Jennifer joined MDA in May after a long career with Girl Scouts of the USA, where she worked in adult program development, volunteer management, and most recently vice president of Girl Experience. As she puts it, everything a Girl Scout did — from earning badges to camping and community service to take-action projects — fell under her management. It’s a history, she says, that can inform her work now in creating life-changing experiences for MDA campers.

“I’ve been a Girl Scout all my life,” Jennifer says, “from earning the Girl Scout Gold Award to being a parent of Girl Scouts to being a volunteer and then working for Girl Scouts, so it’s kind of in my blood. I’m really thankful for all of the leadership opportunities and development I received there, from the time I was a girl. When this [MDA position] presented itself to me, it was a really exciting opportunity to move to another organization and create the vision and develop the strategy for the children’s experience.”

Jennifer brings a built-in love for the outdoors to MDA Summer Camp. After graduating from college, she spent five years as a National Park Service ranger. And now, at her home in a rural suburb of Philadelphia 25 minutes from the nearest Starbucks, she and her husband have an extensive flower garden. They have five children who live across the country, and they like to travel to visit them and their grandchildren. During the workweek, Jennifer stays at her and her husband’s midtown Manhattan apartment (where there’s a terrace that lets Jennifer get outside), but she says she’s always happy to return to Pennsylvania and its beautifully changing seasons.

“Nature deficit disorder is a potential obstacle everyone faces, and being outside helps to overcome that,” she says. “For me, the magic of the outdoors is just being able to be outside and breathe the fresh air and think of things that will help children benefit from that.”

Latanias (left) and coleus (right, Jennifer’s favorite) in Jennifer’s yard at home.

Camp, Jennifer says, is a place where kids can make friends — sometimes from far-away towns — but it’s also an out-of-the-ordinary place that encourages independence and healthy risk-taking.

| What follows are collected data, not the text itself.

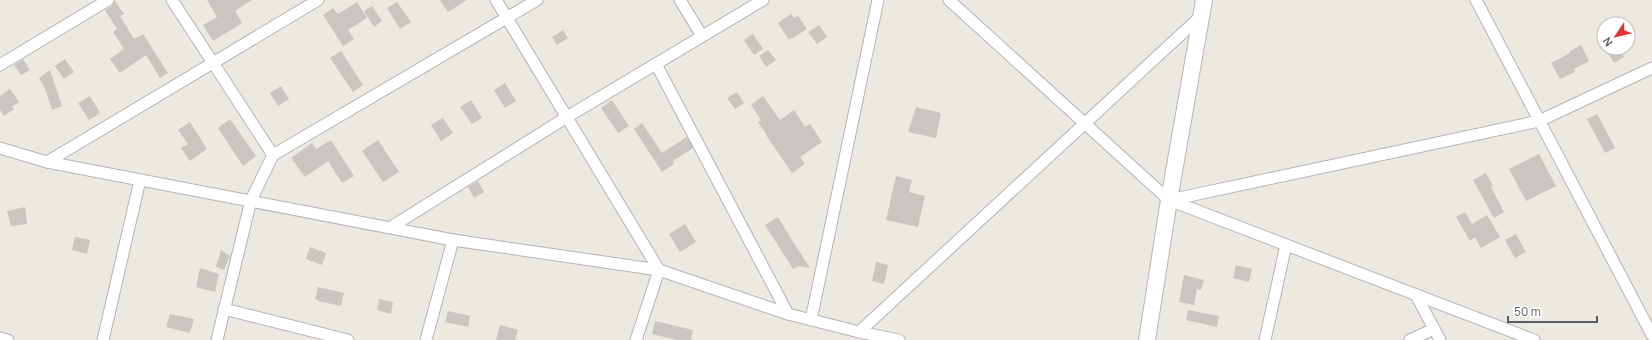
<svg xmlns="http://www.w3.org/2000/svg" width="1652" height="340" viewBox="0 0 1652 340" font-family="Manrope,sans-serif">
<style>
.building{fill:#c9c5c0}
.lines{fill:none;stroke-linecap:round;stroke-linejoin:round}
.street-casing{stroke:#b2b4b8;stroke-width:13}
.secondary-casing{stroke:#b3b6bb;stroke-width:18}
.street{stroke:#fff;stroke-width:11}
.secondary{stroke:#fff;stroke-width:16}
</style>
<rect width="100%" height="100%" fill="#ece9e1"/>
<g class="building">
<polygon points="207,0 252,0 235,11 242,23 213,41 203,25 217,17"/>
<polygon points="440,0 467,0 448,12"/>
<polygon points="115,1 124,14 120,16 134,39 143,34 168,73 160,78 146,55 120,73 110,59 124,49 113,32 117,29 105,10 112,6"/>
<polygon points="357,2 367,18 348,30 354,39 343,46 323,15 333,8 338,14"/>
<polygon points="397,2 411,22 400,29 387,8"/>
<polygon points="372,6 382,21 374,27 364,11"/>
<polygon points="791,14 794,18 798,16 807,29 789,40 778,23"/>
<polygon points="819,25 827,37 817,44 808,32"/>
<polygon points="563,30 568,38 557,45 552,37"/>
<polygon points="753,34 763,49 754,55 744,40"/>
<polygon points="1581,45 1589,61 1574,69 1575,72 1560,79 1551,63 1570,53 1569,52"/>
<polygon points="1605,48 1619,48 1624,57 1614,63"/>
<polygon points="768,50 776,60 766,67 759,56"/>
<polygon points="341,51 363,85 353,92 330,58"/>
<polygon points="23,59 30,70 21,75 14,65"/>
<polygon points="65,59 74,72 64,79 55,66"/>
<polygon points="50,70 62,106 52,110 45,88 39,78"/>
<polygon points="505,83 516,101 505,108 494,90"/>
<polygon points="281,86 289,99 278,106 270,93"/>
<polygon points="10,89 19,102 12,107 14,109 4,116 0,110 0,96"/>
<polygon points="737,92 744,103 735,109 727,98"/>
<polygon points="90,96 100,113 89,120 78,103"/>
<polygon points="763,96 780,120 794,110 805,127 810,124 822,142 800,157 805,164 792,173 766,135 767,135 758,122 761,120 751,105"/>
<polygon points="471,100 482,118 472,124 460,107"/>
<polygon points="612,100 629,126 618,133 601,108"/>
<polygon points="916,107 941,113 936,138 908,132"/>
<polygon points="1597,114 1615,148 1605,153 1587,119"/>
<polygon points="443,118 453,133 441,141 431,125"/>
<polygon points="230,119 256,156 243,166 218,128"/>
<polygon points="190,122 207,149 190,161 181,148 188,144 178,130"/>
<polygon points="642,123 662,153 687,137 693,148 673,161 674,164 662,172 634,129"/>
<polygon points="331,140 354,176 342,183 328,161 305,177 291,158 312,143 316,149"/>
<polygon points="378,140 399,172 383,182 362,151"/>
<polygon points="1539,154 1556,186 1526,201 1509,169"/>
<polygon points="1486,173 1493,186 1491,187 1504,212 1494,218 1473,180"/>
<polygon points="896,176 912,180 909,192 925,196 918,227 886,220"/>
<polygon points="478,181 484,192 474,198 468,187"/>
<polygon points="25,207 27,224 11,226 7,211"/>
<polygon points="1465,212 1472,224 1487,215 1500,237 1481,248 1475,237 1470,241 1456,217"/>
<polygon points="778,217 790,237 810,268 799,266 793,269 765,225"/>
<polygon points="685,224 696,242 680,252 669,234"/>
<polygon points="1516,234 1526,252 1515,258 1505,240"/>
<polygon points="75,237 90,240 87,254 72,250"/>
<polygon points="310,247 326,253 322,265 306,259"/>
<polygon points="221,250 230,256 224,270 216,267"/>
<polygon points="876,262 888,265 884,284 872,281"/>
<polygon points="1236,265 1252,269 1249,282 1233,278"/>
<polygon points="200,268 219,274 215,292 196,287"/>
<polygon points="1184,275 1204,280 1201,290 1197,289 1194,305 1179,302"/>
<polygon points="318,287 344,293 341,306 318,301 318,300 315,299"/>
<polygon points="379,299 393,302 391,314 377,310"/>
<polygon points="1188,310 1219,316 1217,327 1186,320"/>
<polygon points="448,311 470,316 468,327 445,322"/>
<polygon points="170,314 194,319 190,333 166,327"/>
<polygon points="655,321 693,330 691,340 677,340 652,334"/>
<polygon points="500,325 518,330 515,340 496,340"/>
</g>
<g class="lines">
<g class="street-casing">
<g id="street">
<polyline points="172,0 273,155"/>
<polyline points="496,0 659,270 636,340"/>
<polyline points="680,0 702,36"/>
<polyline points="949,0 1169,200 1534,340"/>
<polyline points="1476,0 1652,335"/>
<polyline points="656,64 788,314"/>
<polyline points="0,65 108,0"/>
<polyline points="0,148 47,162 453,240 659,270 788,314 859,332 899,340"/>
<polyline points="47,162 318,0"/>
<polyline points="1170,200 1539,121 1652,68"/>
<polyline points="391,227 567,117 763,0"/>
<polyline points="1416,295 1440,340"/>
<polyline points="224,309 348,340"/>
<polyline points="811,320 878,0"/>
<polyline points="859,332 1201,16"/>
<polyline points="0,338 8,340"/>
<polyline points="103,340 140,180"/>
<polyline points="217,340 251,200 273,155 537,0"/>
<polyline points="426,340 453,240"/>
<polyline points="1265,340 1286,245"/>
<polyline points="1410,340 1434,329"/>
</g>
</g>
<g class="secondary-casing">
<polyline id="secondary" points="1147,340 1169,200 1204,0"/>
</g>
<use href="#street" class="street"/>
<use href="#secondary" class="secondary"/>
</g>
<g transform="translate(1616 36) rotate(235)"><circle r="19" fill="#ffffff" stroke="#bdbfc0"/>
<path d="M0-3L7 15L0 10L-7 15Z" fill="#e03332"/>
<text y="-6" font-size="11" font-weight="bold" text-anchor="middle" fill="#5a5e61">N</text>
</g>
<path d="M1508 316v6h89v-6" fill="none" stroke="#5a5e61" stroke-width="2"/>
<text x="1514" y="316" font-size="12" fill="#5a5e61" stroke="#ffffff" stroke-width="3" paint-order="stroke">50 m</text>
</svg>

“Throughout the year, regardless of the challenges in their lives, kids are not taking as many risks as when they spend a week at camp and jump on a zip line,” Jennifer says. “It’s a sense of accomplishment. It’s a sense of overcoming fears and building skills for the future. Being able to be outside and look up and see stars or feel rain on yourself, looking at leaves on a tree and then making a craft project out of them — all of those things help build a resilience in a child they didn’t have when they came to camp.”

Jennifer is touring MDA Summer Camps across the country this summer. She says she’ll be looking for commonalities to build upon so each child at every MDA camp can strive to have the same confidence-building outcome. Activities from camp to camp may be different, she says, but the programs can be consistently facilitated.

“There are some really deep developmental and educationally sound principles you want the activities to have,” Jennifer says, “but are the activities related to the outcome?”

Jennifer and her team will bolster the camp experience, too, by brainstorming new ways to raise funds and to expand the camp volunteer family.

Ultimately, she says, the goal is to create a memorable sense of self-reliance campers carry back with them into their day-to-day lives.

Jennifer and her husband, center, with 24-year-old twin daughters Katherine, on the left, and Elizabeth, on the right.

“Everyone has challenges in their life as a child and as a teenager,” Jennifer says. “Growing up, despite some challenges, I got to go to camp in the summer and it helped me put into perspective very complex issues. I looked forward to those weeks of summer camp because they let 8-year-old Jennifer or 13-year-old Jennifer or 17-year-old Jennifer be a different Jennifer than what I had to be at home. For one week or two weeks, I got to be someone who learned to be the self I could be.

“Give us a try,” she says to potential campers and families considering MDA Summer Camp, “because once you try it, you’re going to count down the weeks and days until you come back. It’s an experience like no other.”